Do VFX artists still make their own flipbook libraries?

If an environment artist wants a texture of a sand dune, he doesn’t travel to Egypt with his camera, he simply gets it from one of the hundreds of amazing sources like CGTextures.com,
but if a VFX artist wants a flipbook of something generic like fire-turns-to-smoke, he actually makes it himself from scratch?

At least that was the case when I was doing realistic VFX’s back in 2010, is that still the case?

So for example back then if I wanted a couple of explosions, gunshots, water splashes for a game, I would first spend a few weeks with simulation software like FumeFX to create a library of flipbooks (things like fire-turns-into-smoke) and THEN I was ready to start pumping out actual particle systems using those flipbooks.

I remember thinking to myself that I’m sure very soon someone will start a premium website named “vfx-flipbooks.com” where they upload ready made flipbooks of simulations and live footage (in front of a black background), making all this manual flipbook creation a thing of the past.

Now I’m thinking about going back to realistic games, and I’m finding I seem to have overestimated the future. If I understood it right, today in middle of 2016 every artist/company still recreates a library from scratch?

So if a company asks me for an art test to make an explosion on water claiming it will take 8 hours, I (who foolishly didn’t save assets from that previous job) would have to first spend a few weeks creating a library of fire, smoke, water, dust flipbooks before I can do the particle effect?
And once I send these source files in for evaluation, if they reject me now they can just hire anyone to make 80% of an entire games effects using my library of fire, smoke, water, dust flipbooks. (As long as the junior artist has access to the source files, neither his boss nor even me could tell whether he used my flipbooks or made his own in fumefx from scratch)

I found one interesting answer, that UE4 startercontent comes with a few flipbooks.
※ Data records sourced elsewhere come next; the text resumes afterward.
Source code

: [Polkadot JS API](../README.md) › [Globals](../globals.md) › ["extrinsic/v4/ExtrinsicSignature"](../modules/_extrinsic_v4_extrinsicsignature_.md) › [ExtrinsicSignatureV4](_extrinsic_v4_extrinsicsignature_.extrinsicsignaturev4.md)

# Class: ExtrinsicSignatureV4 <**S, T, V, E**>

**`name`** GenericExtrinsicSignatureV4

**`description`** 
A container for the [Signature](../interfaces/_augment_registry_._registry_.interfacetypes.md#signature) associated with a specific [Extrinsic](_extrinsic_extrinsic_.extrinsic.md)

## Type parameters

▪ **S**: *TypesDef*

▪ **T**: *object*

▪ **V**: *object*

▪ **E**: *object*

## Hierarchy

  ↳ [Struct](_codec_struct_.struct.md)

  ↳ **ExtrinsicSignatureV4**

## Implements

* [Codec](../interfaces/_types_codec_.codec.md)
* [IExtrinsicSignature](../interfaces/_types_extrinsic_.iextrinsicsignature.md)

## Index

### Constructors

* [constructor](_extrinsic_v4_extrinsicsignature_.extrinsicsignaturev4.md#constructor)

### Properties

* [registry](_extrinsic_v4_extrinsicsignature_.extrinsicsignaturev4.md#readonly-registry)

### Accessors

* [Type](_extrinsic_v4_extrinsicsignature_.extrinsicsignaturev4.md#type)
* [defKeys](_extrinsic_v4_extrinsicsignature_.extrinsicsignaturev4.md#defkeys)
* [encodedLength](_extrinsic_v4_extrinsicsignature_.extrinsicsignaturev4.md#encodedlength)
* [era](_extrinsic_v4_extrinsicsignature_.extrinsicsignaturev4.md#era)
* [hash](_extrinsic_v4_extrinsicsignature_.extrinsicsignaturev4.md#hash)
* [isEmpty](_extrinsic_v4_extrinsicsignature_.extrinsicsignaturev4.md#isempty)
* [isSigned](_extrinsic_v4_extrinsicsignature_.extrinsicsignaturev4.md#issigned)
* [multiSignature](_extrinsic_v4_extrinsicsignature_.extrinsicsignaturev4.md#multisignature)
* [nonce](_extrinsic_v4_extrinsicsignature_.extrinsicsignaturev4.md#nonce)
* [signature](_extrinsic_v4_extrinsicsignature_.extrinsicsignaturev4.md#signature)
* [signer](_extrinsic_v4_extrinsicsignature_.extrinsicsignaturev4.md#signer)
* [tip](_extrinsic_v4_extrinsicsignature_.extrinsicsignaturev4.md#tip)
They are extremely few and basic, but still at least every UE4 project doesn’t have to re-invent the wheel with a explosion/fire/smoke flipbook. (altho would still be recommended to do, since I’m sure it will get repetitive to see the same flipbooks in every UE4 game)

I build some animations in After Effects or Adobe Animate and export them as frame sequences then format them into a flip-book page with GlueIT. The Unity effects flip-book controls reasonably powerful.